TEXT FOR ANALYSIS ▸
○ ○ ○
Home > March 2017 > Deal Breakers in Relationships

Deal Breakers in Relationships

March 4th, 2017

In relationships, opposites attract. About two-thirds of relationships are with an opposite Color. If that’s you, there are some deal breakers that you should avoid. If you’re already in one of those relationships, do remember some of these and back off in order to grow your relationship. Plus, you can change just a few words here, and this also applies to your coworkers, or managing others! It’s the same thing at work where people join companies, but quit their manager! Gee…I wonder why Colors is so important…

With Orange: Do not take away their freedom. They have big visions, dreams and ideas and won’t discard them for anyone. They’re very flexible and accommodating – there’s more than one way to get things done, but don’t hold them back or tell them it can’t be done. Gold and Green actually show that they care by pointing out the boundaries, flaws, or why something won’t work. But that’s not what Oranges are hearing!
○ ○ ○
SOURCE DATA ▸
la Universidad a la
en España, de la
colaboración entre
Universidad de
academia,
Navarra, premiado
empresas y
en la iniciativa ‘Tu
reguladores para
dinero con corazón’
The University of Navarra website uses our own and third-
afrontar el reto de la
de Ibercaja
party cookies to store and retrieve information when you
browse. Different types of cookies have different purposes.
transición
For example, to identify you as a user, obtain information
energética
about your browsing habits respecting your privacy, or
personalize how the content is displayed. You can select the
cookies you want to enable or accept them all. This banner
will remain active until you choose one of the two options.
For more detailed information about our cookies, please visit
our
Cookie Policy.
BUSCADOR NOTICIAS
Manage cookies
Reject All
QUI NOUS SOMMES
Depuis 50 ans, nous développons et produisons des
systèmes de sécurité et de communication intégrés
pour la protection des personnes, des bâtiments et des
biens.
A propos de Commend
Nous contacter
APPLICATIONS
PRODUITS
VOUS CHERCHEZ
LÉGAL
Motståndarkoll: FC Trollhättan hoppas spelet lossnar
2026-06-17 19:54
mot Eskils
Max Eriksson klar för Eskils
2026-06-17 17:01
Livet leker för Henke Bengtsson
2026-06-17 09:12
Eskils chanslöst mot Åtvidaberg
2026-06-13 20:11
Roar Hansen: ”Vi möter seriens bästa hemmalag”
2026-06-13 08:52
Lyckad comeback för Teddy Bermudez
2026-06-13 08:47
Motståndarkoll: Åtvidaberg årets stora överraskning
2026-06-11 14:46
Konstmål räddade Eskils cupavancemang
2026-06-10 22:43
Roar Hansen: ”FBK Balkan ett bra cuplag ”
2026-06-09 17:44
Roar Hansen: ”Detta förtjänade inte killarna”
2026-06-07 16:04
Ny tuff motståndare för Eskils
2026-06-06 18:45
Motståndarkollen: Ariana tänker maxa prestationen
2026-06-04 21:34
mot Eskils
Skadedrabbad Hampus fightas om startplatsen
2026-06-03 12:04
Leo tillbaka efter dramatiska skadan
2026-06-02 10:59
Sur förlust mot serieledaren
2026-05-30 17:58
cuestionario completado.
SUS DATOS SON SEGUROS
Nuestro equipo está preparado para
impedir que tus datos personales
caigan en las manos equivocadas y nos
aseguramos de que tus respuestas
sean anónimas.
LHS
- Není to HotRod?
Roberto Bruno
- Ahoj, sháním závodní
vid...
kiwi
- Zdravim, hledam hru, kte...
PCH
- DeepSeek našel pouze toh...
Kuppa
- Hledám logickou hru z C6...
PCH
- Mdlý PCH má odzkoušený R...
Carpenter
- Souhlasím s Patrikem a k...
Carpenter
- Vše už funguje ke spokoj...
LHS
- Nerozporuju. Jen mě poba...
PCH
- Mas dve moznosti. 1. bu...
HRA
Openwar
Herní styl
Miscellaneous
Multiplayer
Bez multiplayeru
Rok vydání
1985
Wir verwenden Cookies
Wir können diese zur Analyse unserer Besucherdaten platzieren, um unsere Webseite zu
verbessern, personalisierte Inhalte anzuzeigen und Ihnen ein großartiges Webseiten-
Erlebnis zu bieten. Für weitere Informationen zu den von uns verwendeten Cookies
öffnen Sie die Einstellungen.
○ ○ ○
WORK TO COMPLETE ▸
A) Which Colors does the deal breakers article name? List each one.
B) Print the part of the deal breakers article that begins at the words "With Orange: Do" and stops after "Oranges are hearing!".

EXPECTED RESULTS ▸
A) Orange, Gold, Green

B)
With Orange: Do not take away their freedom. They have big visions, dreams and ideas and won’t discard them for anyone. They’re very flexible and accommodating – there’s more than one way to get things done, but don’t hold them back or tell them it can’t be done. Gold and Green actually show that they care by pointing out the boundaries, flaws, or why something won’t work. But that’s not what Oranges are hearing!